Authors describe a DEP-based microfluidic chip and use SERS based detection for cells. Authors develop a COMSOL model and validate the experimental setup using MFC7 and MDA-MD-231 cells. While this paper is interesting and novel, there are some major issues to be resolved before final acceptance. Please consider following-

1) Line 107-111 : The second sentences is redundant given it is repeat of the first one.

2) How is DEP electrode with a 5um tip diameter is fabricated? There is no information about this in the main text. 

3) The MCF-7 and MDA-MD-231 are both adherent cells.
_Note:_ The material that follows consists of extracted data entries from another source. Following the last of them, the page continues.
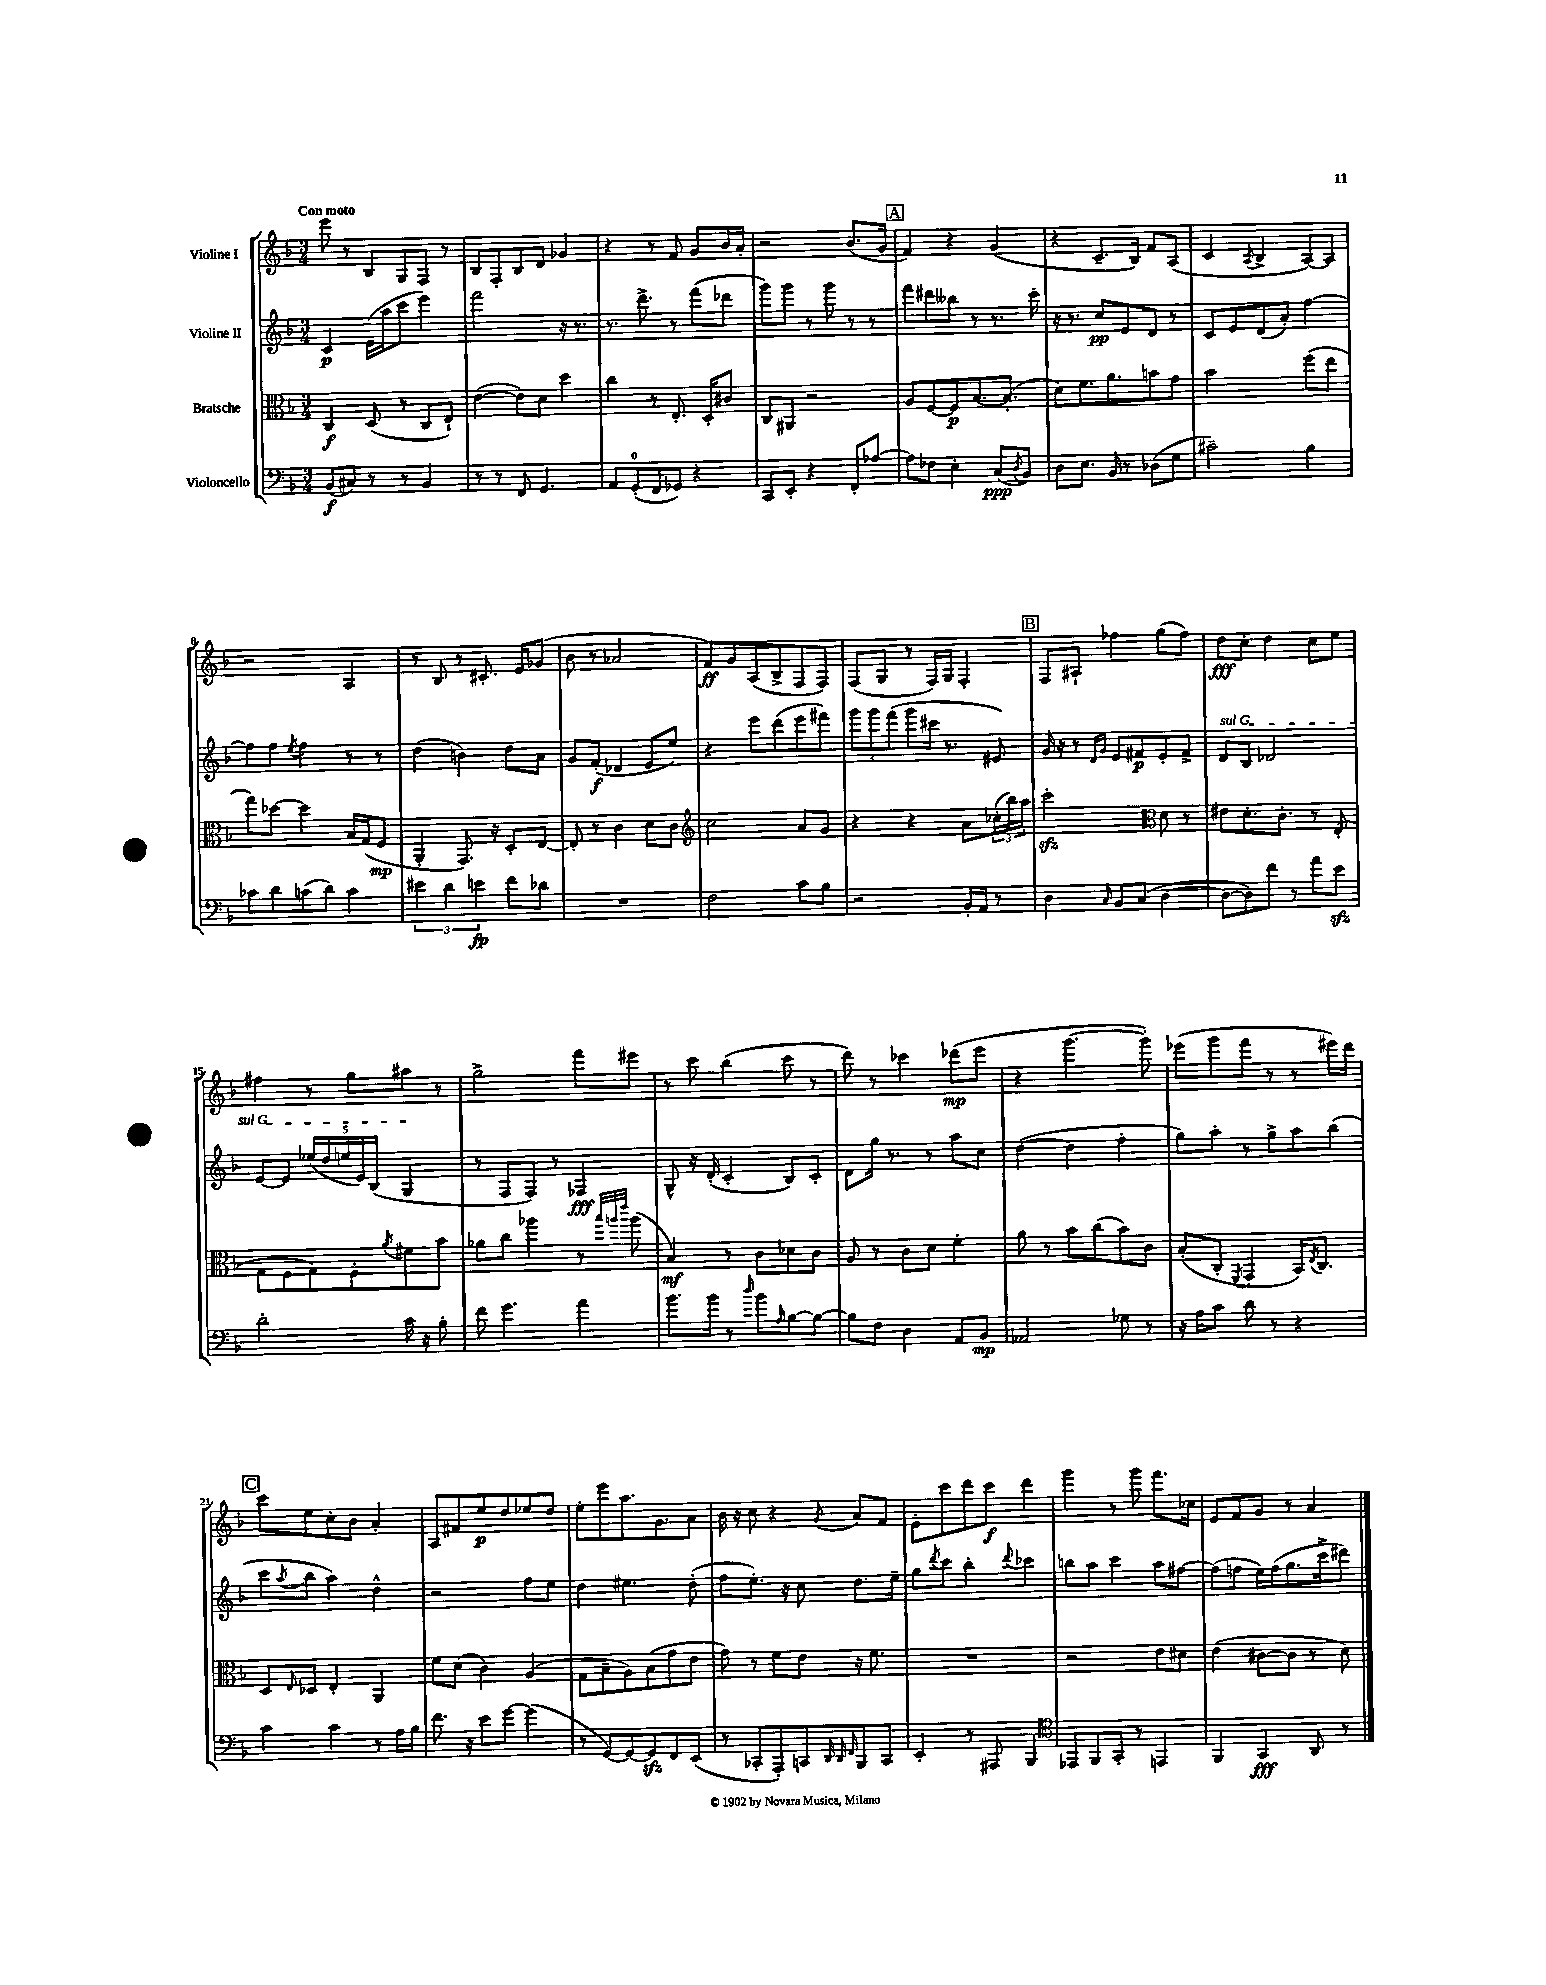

**kern	**dynam	**kern	**dynam	**kern	**dynam	**kern	**dynam
*part4	*part4	*part3	*part3	*part2	*part2	*part1	*part1
*staff4	*staff4	*staff3	*staff3	*staff2	*staff2	*staff1	*staff1
*I"Violoncello	*	*I"Bratsche	*	*I"Violine II	*	*I"Violine I	*
*clefF4	*	*clefC3	*	*clefG2	*	*clefG2	*
*k[b-]	*	*k[b-]	*	*k[b-]	*	*k[b-]	*
*M3/4	*	*M3/4	*	*M3/4	*	*M3/4	*
=1	=1	=1	=1	=1	=1	=1	=1
!	!	!	!	!	!	!LO:TX:a:B:t=Con moto	!
(8BB-/L	f	4C/	f	4c/	p	8eee\	.
8C#X/J)	.	.	.	.	.	8r	.
8r	.	(8D/	.	(16e\LL	.	8B-/L	.
.	.	.	.	16aa\J	.	.	.
8r	.	8r	.	8ccc\J	.	8G/	.
4BB-/	.	8C/L	.	4eee\)	.	8F/J	.
.	.	8E`/J)	.	.	.	8r	.
=2	=2	=2	=2	=2	=2	=2	=2
8r	.	([4e\	.	2fff\	.	8B-/L	.
8r	.	.	.	.	.	8F'/	.
8FF/	.	8e\L])	.	.	.	8B-/	.
4.GG/	.	8d\J	.	.	.	8d/J	.
.	.	4dd\	.	16r	.	4g-X/	.
.	.	.	.	8.r	.	.	.
=3	=3	=3	=3	=3	=3	=3	=3
8AA/L	.	4cc\	.	8.r	.	4r	.
(8GG'/	.	.	.	.	.	.	.
.	.	.	.	8.ddd^\	.	.	.
8FF/	.	8r	.	.	.	8r	.
8GG-X/J)	.	8.E'/	.	8r	.	8f/	.
4r	.	.	.	(8fff\L	.	8g/L	.
.	.	16D'/KL	.	.	.	.	.
.	.	8c#X/J	.	8ddd-X\J	.	16b-/L	.
.	.	.	.	.	.	16a'/JJ	.
=4	=4	=4	=4	=4	=4	=4	=4
8CC/L	.	8C/L	.	8ggg\L)	.	2r	.
8EE'/J	.	8AA#X/J	.	8ggg\J	.	.	.
4r	.	2r	.	8r	.	.	.
.	.	.	.	8ggg\	.	.	.
8FF'/L	.	.	.	8r	.	(8.b-/L	.
[8A-X/J	.	.	.	8r	.	.	.
.	.	.	.	.	.	16g/Jk	.
!!LO:REH:place=s1:t=A
=5	=5	=5	=5	=5	=5	=5	=5
8A-\L]	.	8A/L	.	8fff\L	.	4f/)	.
8F-X\J	.	[8F/	.	8ddd#X\	.	.	.
4E'\	.	8F/]	p	8bb--X\J	.	4r	.
.	.	[8.B-/	.	8r	.	.	.
(8C/L	ppp	.	.	8.r	.	(4g/	.
.	.	(8.B-'/J]	.	.	.	.	.
8qD/	.	.	.	.	.	.	.
8BB-/J)	.	.	.	.	.	.	.
.	.	.	.	16ccc'\	.	.	.
=6	=6	=6	=6	=6	=6	=6	=6
8D\L	.	8d\L)	.	16r	.	4r	.
.	.	.	.	8.r	.	.	.
8.E\J	.	8.f\	.	.	.	.	.
.	.	.	.	8cc/L	pp	8.c~/L	.
16BB-/	.	8.a\	.	.	.	.	.
8r	.	.	.	8e/	.	.	.
.	.	.	.	.	.	16B-/Jk)	.
(8D-X\L	.	8bn\	.	8d/J	.	8f/L	.
8G\J	.	8g\J	.	8r	.	(8A/J	.
=7	=7	=7	=7	=7	=7	=7	=7
2c#X~\)	.	2b-\	.	8c/L	.	4c/	.
.	.	.	.	8e/	.	.	.
.	.	.	.	.	.	8qA/	.
.	.	.	.	(8d/	.	4B-^/	.
.	.	.	.	8a'/J)	.	.	.
4B-\	.	(8ff\L	.	[4ff\	.	[8A/L)	.
.	.	8ee\J	.	.	.	8A/J]	.
!!LO:LB:g=z
=8	=8	=8	=8	=8	=8	=8	=8
8c-X\L	.	8gg\L)	.	8ff\L]	.	2r	.
8d\	.	[8dd-X\J	.	8ff\J	.	.	.
.	.	.	.	8qee/	.	.	.
(8cn\	.	4dd-\]	.	4ff\	.	.	.
8d\J)	.	.	.	.	.	.	.
4c\	.	16B-/LL	.	8r	.	4A/	.
.	.	(16G/J	.	.	.	.	.
.	.	8F/J	mp	8r	.	.	.
=9	=9	=9	=9	=9	=9	=9	=9
6e#X\	.	4AA'/	.	(4dd\	.	8r	.
.	.	.	.	.	.	8B-/	.
6d\	.	.	.	.	.	.	.
.	.	8.GG/)	.	4bn\)	.	8r	.
6en\	fp	.	.	.	.	.	.
.	.	.	.	.	.	8.c#X'/	.
.	.	16r	.	.	.	.	.
8f\L	.	8D'/L	.	8dd\L	.	.	.
.	.	.	.	.	.	16e/KL	.
8d-X\J	.	[8E/J	.	8a\J	.	(8g-X/J	.
=10	=10	=10	=10	=10	=10	=10	=10
2.r	.	8E'/]	.	8g/L	.	8b-\	.
.	.	8r	.	(8f'/J	f	8r	.
.	.	4c\	.	4d-X/	.	2a-X/	.
.	.	8d\L	.	8e/L	.	.	.
.	.	8c\J	.	8ee/J)	.	.	.
=11	=11	=11	=11	=11	=11	=11	=11
*	*	*clefG2	*	*	*	*	*
2F\	.	2cc\	.	4r	.	8f/L)	ff
.	.	.	.	.	.	8g/	.
.	.	.	.	8eee\L	.	(8A/	.
.	.	.	.	(8ddd\	.	8B-^/	.
8c\L	.	8a/L	.	8eee\	.	8F/	.
8B-\J	.	8g/J	.	8fff#X\J)	.	8F/J)	.
=12	=12	=12	=12	=12	=12	=12	=12
2r	.	4r	.	12ggg\L	.	(8F/L	.
.	.	.	.	12ggg\	.	.	.
.	.	.	.	.	.	8G/J	.
.	.	.	.	(12fff\J	.	.	.
.	.	4r	.	8ggg\L	.	8r	.
.	.	.	.	16ccc#X\Jk	.	16F/LL)	.
.	.	.	.	8.r	.	16G/JJ	.
16BB-'/LL	.	8a\L	.	.	.	4F'/	.
16AA/JJ	.	.	.	.	.	.	.
8r	.	(24cc-X'\L	.	8e#X/)	.	.	.
.	.	24bb-\)	.	.	.	.	.
.	.	24aa\JJ	.	.	.	.	.
!!LO:REH:place=s1:t=B
=13	=13	=13	=13	=13	=13	=13	=13
4D\	.	2ccczz'\	.	16g/	.	8F/L	.
.	.	.	.	16r	.	.	.
.	.	.	.	8r	.	8A#X`/J	.
.	.	.	.	16qqd/LL	.	.	.
16qqC/	.	.	.	16qqg/JJ	.	.	.
8BB-/L	.	.	.	8e/L	.	4ff-X\	.
(8C/J	.	.	.	8f#X/	p	.	.
*	*	*clefC3	*	*	*	*	*
[4D\	.	8d\	.	8e'/	.	(8gg\L	.
.	.	8r	.	8f#^/J	.	8ff-\J)	.
=14	=14	=14	=14	=14	=14	=14	=14
!	!	!	!	!LO:TX:a:i:t=sul G	!	!	!
8D\L_	.	8e#X\L	.	8d/L	.	8dd\L	fff
8D\])	.	8.d'\	.	8B-/J	.	8cc'\J	.
8f\J	.	.	.	2d-X/	.	4dd\	.
.	.	8.c'\J	.	.	.	.	.
8r	.	.	.	.	.	.	.
8a\L	.	8r	.	.	.	8cc\L	.
8ezz\J	.	(8E'/	.	.	.	8ee\J	.
!!LO:LB:g=z
=15	=15	=15	=15	=15	=15	=15	=15
2d'\	.	8G\L	.	[8e/L	.	4ff#X\	.
.	.	8F\	.	8e/J]	.	.	.
.	.	8G\)	.	(20ee-X/LL	.	8r	.
.	.	.	.	20dd/	.	.	.
.	.	.	.	20een/	.	.	.
.	.	8F'\	.	.	.	8gg\L	.
.	.	.	.	20e/)	.	.	.
.	.	.	.	(20B-/JJ	.	.	.
.	.	8qa/	.	.	.	.	.
16c\	.	8f#X\	.	4G/	.	8aa#X\J	.
16r	.	.	.	.	.	.	.
8B-'\	.	8b-\J	.	.	.	8r	.
=16	=16	=16	=16	=16	=16	=16	=16
8f\	.	8a-X\L	.	8r	.	2gg^\	.
4.g\	.	8cc\J	.	8F/L	.	.	.
.	.	4aa-X\	.	8F/J)	.	.	.
.	.	.	.	8r	.	.	.
4a\	.	8r	.	4F-X/	fff	8fff\L	.
.	.	32qqbb-/LLL	.	.	.	.	.
.	.	32qqaan/	.	.	.	.	.
.	.	32qqeee/JJJ	.	.	.	.	.
.	.	(8aa\	.	.	.	8eee#X\J	.
=17	=17	=17	=17	=17	=17	=17	=17
8.b-\L	.	4B-/)	mf	8G^^/	.	8r	.
.	.	.	.	16r	.	8ccc\	.
16b-\Jk	.	.	.	(16d'/	.	.	.
8r	.	8r	.	4c'/	.	(4bb-\	.
16qqdd/	.	.	.	.	.	.	.
8b-\L	.	8c\L	.	.	.	.	.
16qqA/	.	.	.	.	.	.	.
[8B-\	.	8d-X\	.	8B-/L)	.	8ccc\	.
8B-\J_	.	8c\J	.	8c'/J	.	8r	.
=18	=18	=18	=18	=18	=18	=18	=18
8B-\L]	.	8A/	.	8d\L	.	8ddd\)	.
8F\J	.	8r	.	16gg\Jk	.	8r	.
.	.	.	.	8.r	.	.	.
4D\	.	8c\L	.	.	.	4ccc-X\	.
.	.	8d\J	.	8r	.	.	.
8AA/L	.	4f'\	.	8aa\L	.	(8ddd-X\L	mp
8BB-/J	mp	.	.	8cc\J	.	8eee\J	.
=19	=19	=19	=19	=19	=19	=19	=19
2AA-X/	.	8a\	.	([4dd\	.	4r	.
.	.	8r	.	.	.	.	.
.	.	8b-\L	.	4dd\]	.	[4.ggg\	.
.	.	(8cc\	.	.	.	.	.
8G-X\	.	8b-\)	.	4ff'\	.	.	.
8r	.	8c\J	.	.	.	8ggg'\])	.
=20	=20	=20	=20	=20	=20	=20	=20
16r	.	(8B-'/L	.	8gg\L)	.	(8eee-X\L	.
16A\KL	.	.	.	.	.	.	.
8c\J	.	8C'/J	.	8aa'\J	.	8ggg\	.
.	.	8qFF/	.	.	.	.	.
8d\	.	4GG/	.	8r	.	8fff\J	.
8r	.	.	.	8gg^\L	.	8r	.
4r	.	16BB-/KL)	.	8aa\	.	8r	.
.	.	8qE/	.	.	.	.	.
.	.	8.C/J	.	.	.	.	.
.	.	.	.	(8bb-\J	.	16eee#X\LL)	.
.	.	.	.	.	.	16ddd\JJ	.
!!LO:LB:g=z
!!LO:REH:place=s1:t=C
=21	=21	=21	=21	=21	=21	=21	=21
4c\	.	8D/L	.	8ccc\L	.	8ccc\L	.
.	.	16qqE/	.	8qaa/	.	.	.
.	.	8D-X/J	.	8bb-\J	.	8ee\	.
4c\	.	4E'/	.	4aa\)	.	8cc'\	.
.	.	.	.	.	.	8b-\J	.
8r	.	4AA/	.	4dd^^\	.	4a'/	.
16A\LL	.	.	.	.	.	.	.
16B-\JJ	.	.	.	.	.	.	.
=22	=22	=22	=22	=22	=22	=22	=22
8.f\	.	8f\L	.	2r	.	8A/L	.
.	.	(8d\J	.	.	.	8f#X/	.
16r	.	.	.	.	.	.	.
8e\L	.	4c\)	.	.	.	8ee/	p
[8g\J	.	.	.	.	.	8dd/	.
(4g\]	.	(4A/	.	8ff\L	.	8ee-X/	.
.	.	.	.	8ee\J	.	8dd/J	.
=23	=23	=23	=23	=23	=23	=23	=23
8r	.	8G\L	.	4dd\	.	8ee'\L	.
[8GG/L)	.	8B-~\	.	.	.	8eee\	.
8GG/_	.	8A\)	.	4.ee#X\	.	8.aa\	.
8GGzz/]	.	(8B-\	.	.	.	.	.
.	.	.	.	.	.	8.g\	.
8FF/	.	8g\	.	.	.	.	.
(8EE/J	.	8e\J	.	(8dd'\	.	8a\J	.
=24	=24	=24	=24	=24	=24	=24	=24
8r	.	8g\)	.	8ff\L	.	16b-\	.
.	.	.	.	.	.	16r	.
8CC-X'/L	.	8r	.	8.ee'\J)	.	8cc\	.
8AAA'/)	.	8f\L	.	.	.	4r	.
.	.	.	.	16r	.	.	.
8CCn/	.	8e\J	.	8cc\	.	.	.
32qqDD/	.	.	.	.	.	.	.
32qqDD/	.	.	.	.	.	.	.
32qqFF/	.	.	.	.	.	8qg/	.
8BBB-/	.	16r	.	8.dd\L	.	8a/L	.
.	.	8.f\	.	.	.	.	.
8CC/J	.	.	.	.	.	8f/J	.
.	.	.	.	16ee~\Jk	.	.	.
=25	=25	=25	=25	=25	=25	=25	=25
4EE'/	.	2.r	.	8gg\L	.	8e'\L	.
.	.	.	.	8qddd/	.	.	.
.	.	.	.	8ccc\J	.	8ccc\	.
8r	.	.	.	4bb-'\	.	8ddd\	.
8AAA#X/	.	.	.	.	.	8ccc\J	f
.	.	.	.	8qqddd/	.	.	.
4BBB-/	.	.	.	4ccc-X\	.	4ddd\	.
=26	=26	=26	=26	=26	=26	=26	=26
*clefC4	*	*	*	*	*	*	*
8EE-X/L	.	2r	.	8bbn\L	.	4ggg\	.
8FF/	.	.	.	8aa\J	.	.	.
8GG'/J	.	.	.	4ccc\	.	8r	.
8r	.	.	.	.	.	8ggg\	.
4EEn/	.	8e\L	.	8aa\L	.	8.fff\L	.
.	.	8d#X\J	.	[8ff#X\J	.	.	.
.	.	.	.	.	.	16cc-X\Jk	.
=27	=27	=27	=27	=27	=27	=27	=27
4FF/	.	(4e\	.	(8ff#\L]	.	8e/L	.
.	.	.	.	8ffn\J	.	8f/	.
4GG/	fff	[8c#X\L	.	16ee\LL)	.	8g/J	.
.	.	.	.	(16ff\J	.	.	.
.	.	8c#\J]	.	8.gg\	.	8r	.
8AA/	.	8r	.	.	.	4a/	.
.	.	.	.	16ccc^\k	.	.	.
8r	.	8d\)	.	8ddd#X\J)	.	.	.
==	==	==	==	==	==	==	==
*-	*-	*-	*-	*-	*-	*-	*-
For the duration of the experiments in the paper, the cells will settle on the SERS substrate based on gravity. 

Can authors comment on the specificity of DEP capture vs normal gravity ? This is the major issue with this paper because there is no control experiment. 

4) What is cell seeding density ? 

Author Response

Dear Reviewer,

please see the attachment.

Authors

Author Response File: Author Response.pdf

Round 2

Reviewer 3 Report

The author response to my comments is acceptable. 

Author Response

We would like to thank the Reviewer one more time for the valuable comments.